• _Instruction_:
The records that follow are to be repeated exactly, with the pictures removed.
___ Exercise data
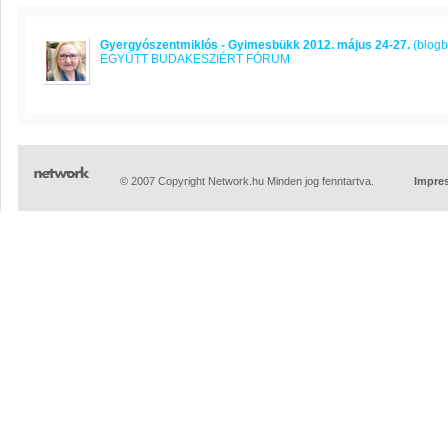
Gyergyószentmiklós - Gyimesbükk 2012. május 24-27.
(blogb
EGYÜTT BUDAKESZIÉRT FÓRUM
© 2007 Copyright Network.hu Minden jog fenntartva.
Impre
______
• _Exercise answer_:
Gyergyószentmiklós - Gyimesbükk 2012. május 24-27.
(blogb
EGYÜTT BUDAKESZIÉRT FÓRUM
© 2007 Copyright Network.hu Minden jog fenntartva.
Impre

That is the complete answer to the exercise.